Triangular auto-correlation function
$$\varphi_q(\tau = 0)= {1}/{6 } \cdot ({\rm 3\,V})^2 + {2}/{6 } \cdot ({\rm 1\,V})^2 + {2}/{6 } \cdot (-{\rm 1\,V})^2 + {1}/{6 } \cdot (-{\rm 3\,V})^2= \rm {22}/{6 }\, \rm V^2\hspace{0.15cm}\underline{= \rm 3.667 \,V^2}.$$


(2)  The individual symbols were assumed to be statistically independent.

  • Therefore,  and because of the lack of a DC component,  for any integer value of  $\nu$,  the following applies here:
$${\rm E} \big [ q(t) \cdot q ( t + \nu T) \big ] = {\rm E} \big [ q(t) \big ] \cdot {\rm E} \big [ q ( t + \nu T) \big ]\hspace{0.15cm}\underline{ = 0}.$$
  • Thus,  the ACF we are looking for has the shape sketched on the right.
  • In the range  $-T \le \tau \le +T$  the ACF is sectionwise linear,  i.e. triangular,  due to the rectangular pulse shape.

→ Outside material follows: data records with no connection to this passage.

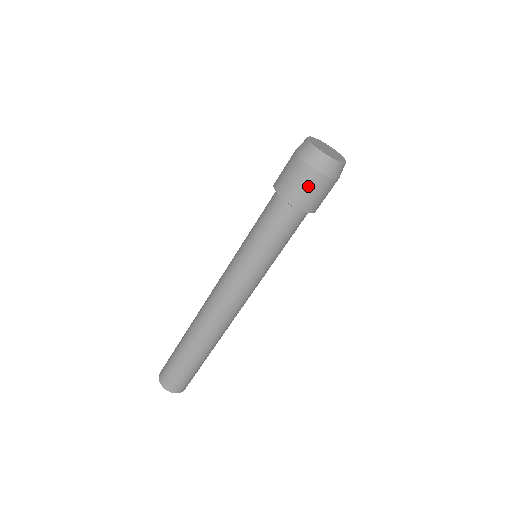
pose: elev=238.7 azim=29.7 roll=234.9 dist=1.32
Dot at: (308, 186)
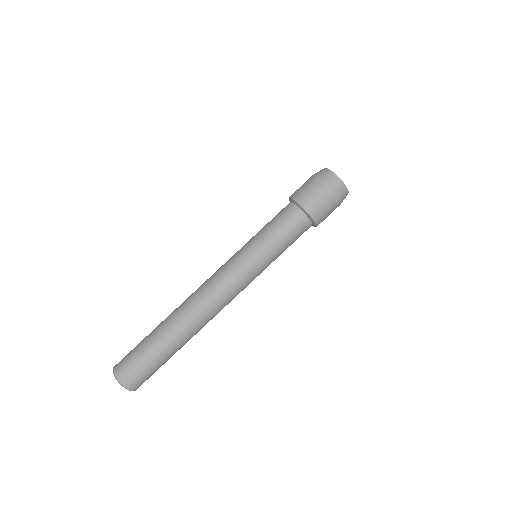
Dot at: (325, 202)
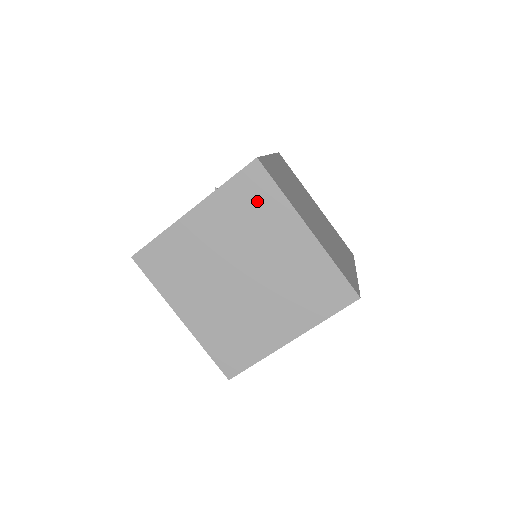
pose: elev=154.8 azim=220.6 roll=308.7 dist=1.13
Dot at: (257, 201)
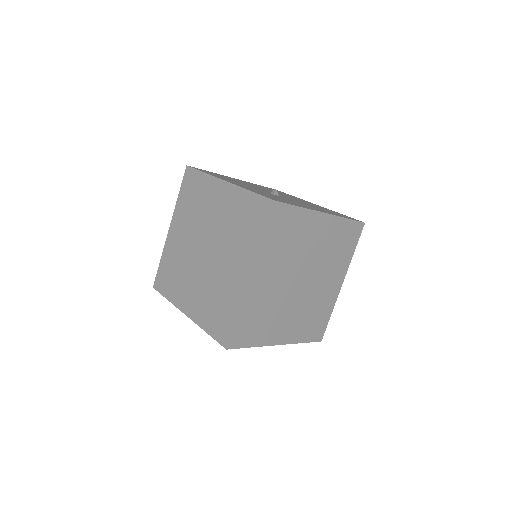
Dot at: (249, 224)
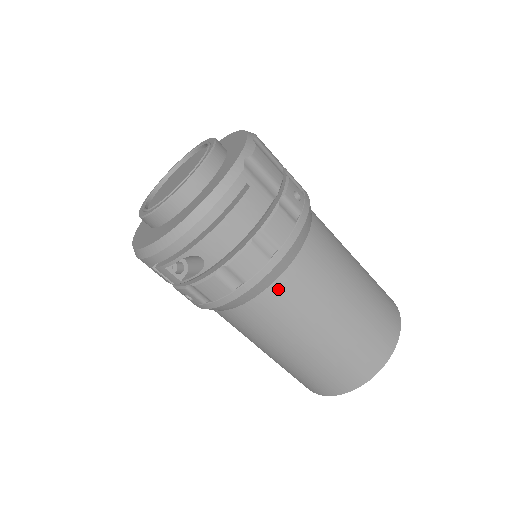
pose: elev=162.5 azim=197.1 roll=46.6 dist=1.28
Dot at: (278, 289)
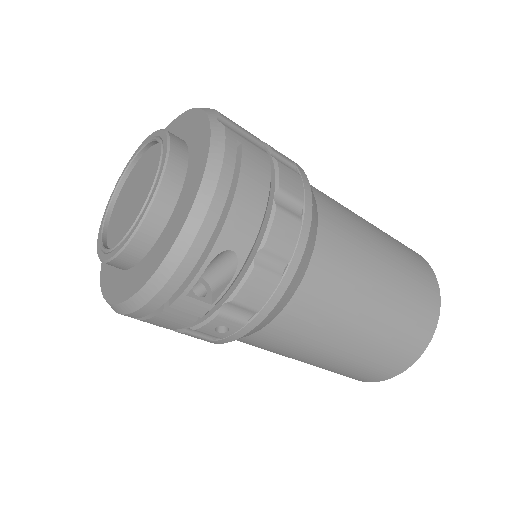
Dot at: (321, 257)
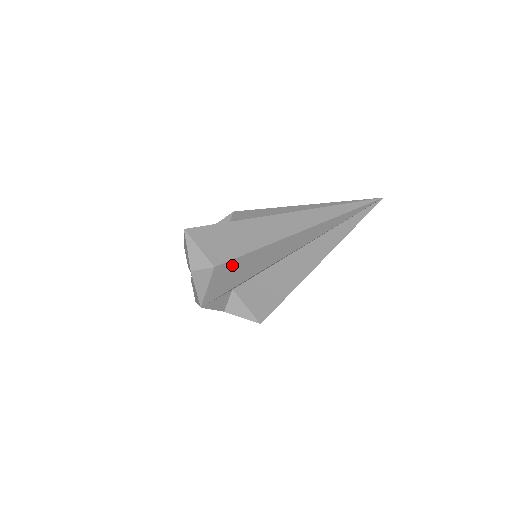
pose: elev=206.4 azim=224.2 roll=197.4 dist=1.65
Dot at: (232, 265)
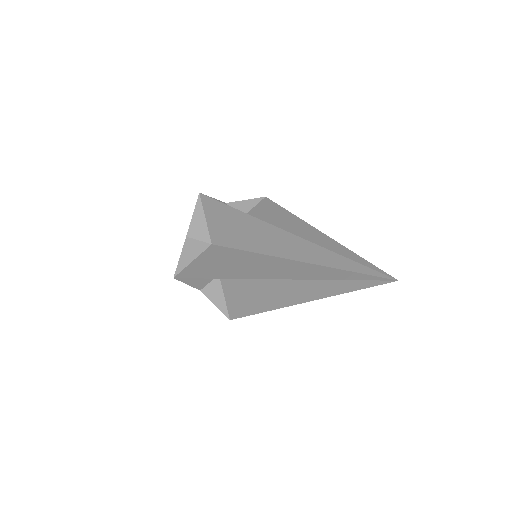
Dot at: (225, 253)
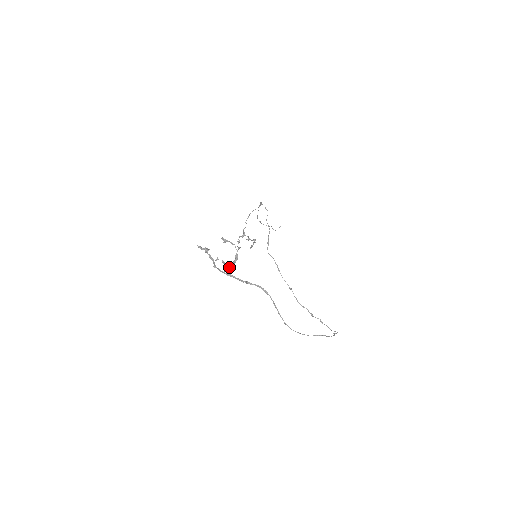
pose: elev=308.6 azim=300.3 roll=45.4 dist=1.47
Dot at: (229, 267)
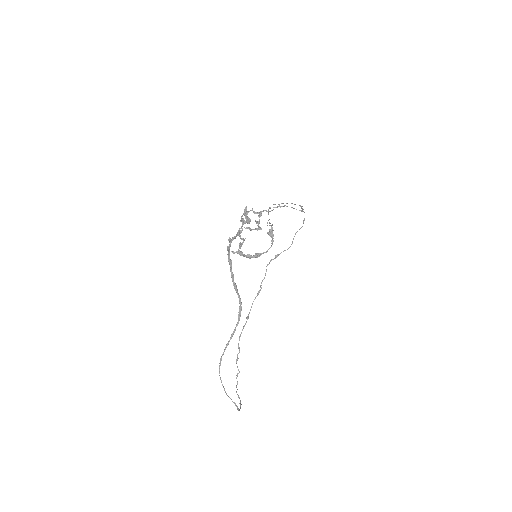
Dot at: (240, 254)
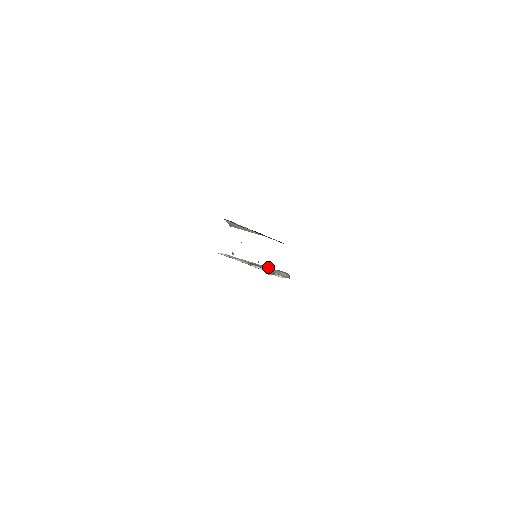
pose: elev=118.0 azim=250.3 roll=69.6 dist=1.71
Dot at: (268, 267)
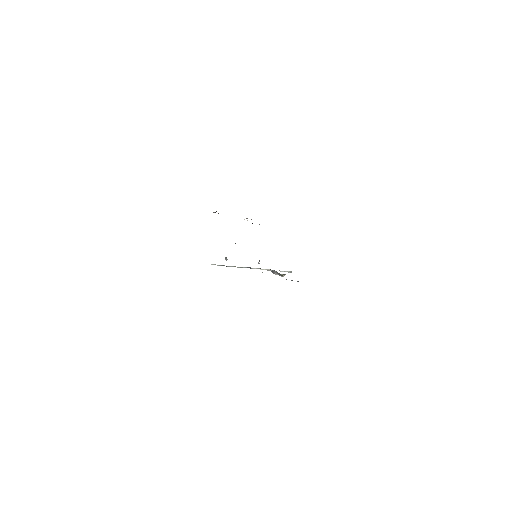
Dot at: occluded
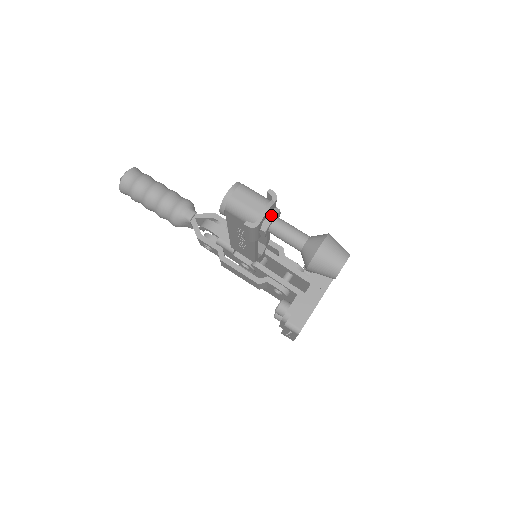
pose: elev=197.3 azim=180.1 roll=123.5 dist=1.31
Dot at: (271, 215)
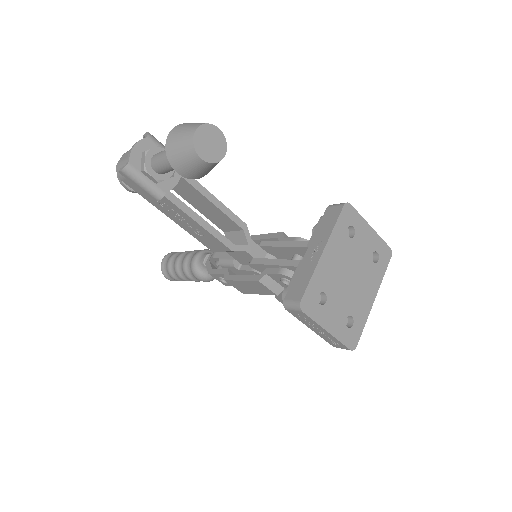
Dot at: (145, 151)
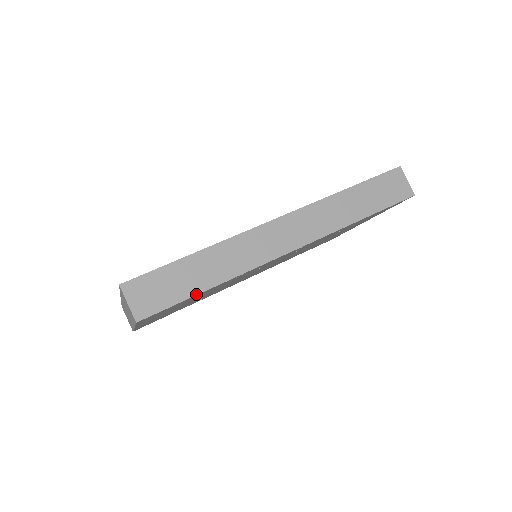
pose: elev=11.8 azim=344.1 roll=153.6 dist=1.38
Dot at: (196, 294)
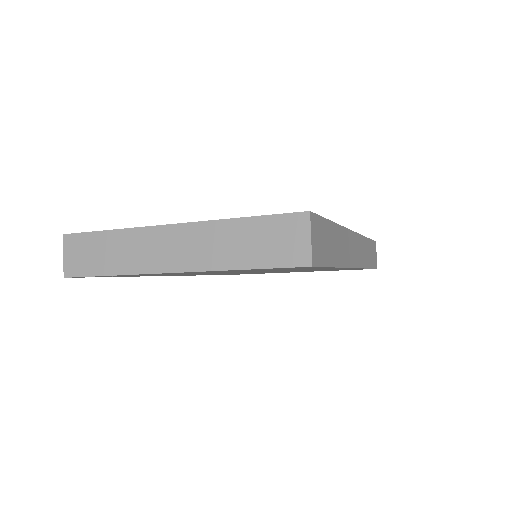
Dot at: (332, 266)
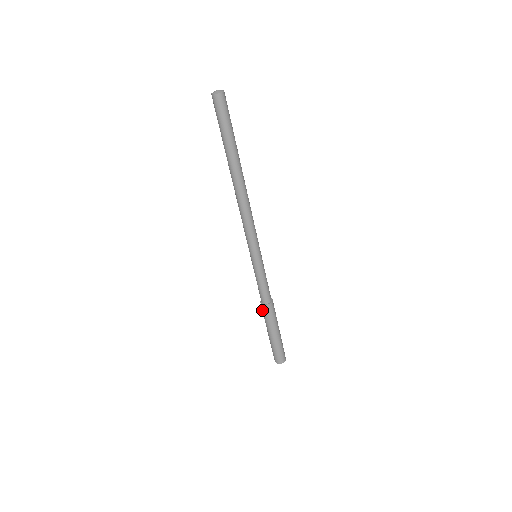
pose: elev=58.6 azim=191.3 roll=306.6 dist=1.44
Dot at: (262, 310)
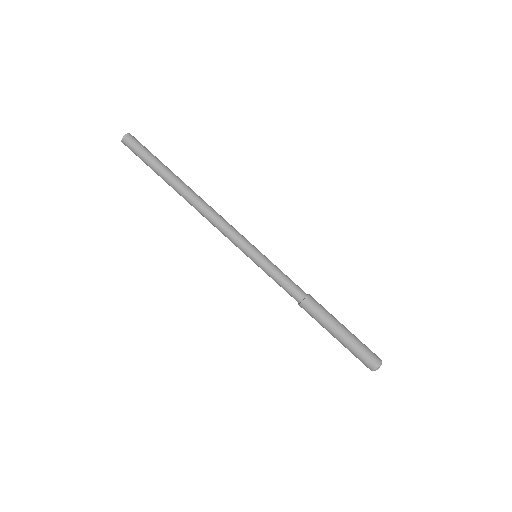
Dot at: (310, 310)
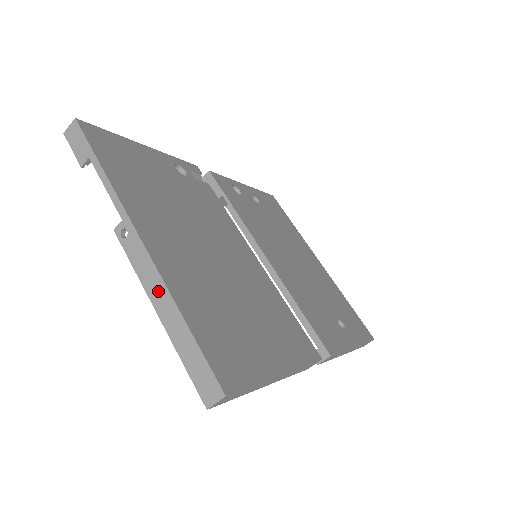
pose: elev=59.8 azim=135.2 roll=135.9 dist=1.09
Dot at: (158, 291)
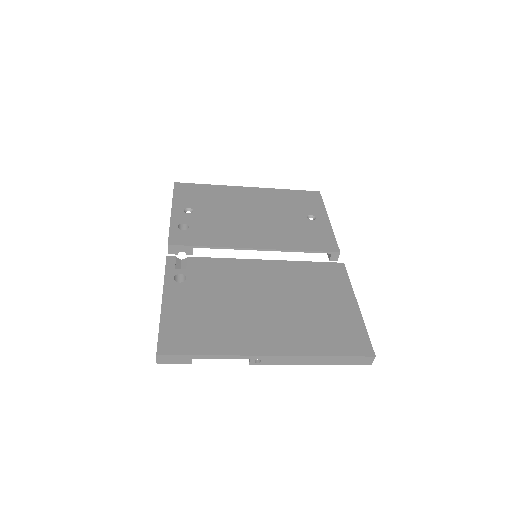
Dot at: (304, 360)
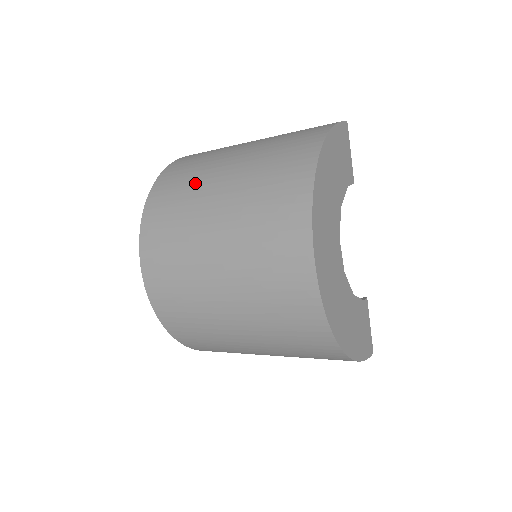
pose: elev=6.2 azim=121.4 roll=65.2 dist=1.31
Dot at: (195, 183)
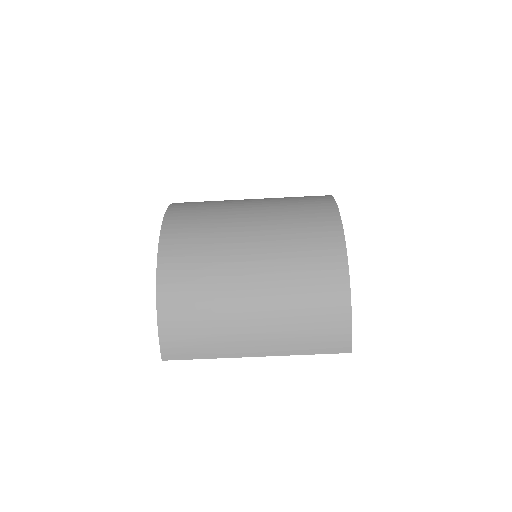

(3)  The  ACF $\varphi_b(\tau)$  of the binary signal is also identically zero due to the statistically independent symbols in the range  $| \tau| > T$. 

  • For  $-T \le \tau \le +T$  itnalso results in a triangular shape.
  • For the second moment,  one obtains:
$$\varphi_b (\tau = 0) = b_{\rm 0}^{\rm 2}.$$
  • With  $b_0\hspace{0.15cm}\underline{= 1.915\, \rm V}$  the two auto-correlation functions  $\varphi_q(\tau)$  and  $\varphi_b(\tau)$ are identical.


(4)  Correct are  the proposed solutions 1, 3, and 4.

From the autocorrelation function we can actually determine:

  • The period  $T_0$:   this is the same for the pattern signals and the ACF;
  • the linear mean:   root of the final value of the ACF for  $\tau \to \infty$; 
  • the variance:  difference of the ACF values of  $\tau = 0$  and  $\tau \to \infty$.


Cannot be determined:

  • The probability density function  $\rm (PDF)$:
          despite  $\varphi_q(\tau) =\varphi_b(\tau)$   ⇒   $f_q(q) \ne f_b(b)$;
  • the moments of higher order:
          for their calculation one needs the PDF;
  • all phase relations and symmetry properties are not recognizable from the ACF.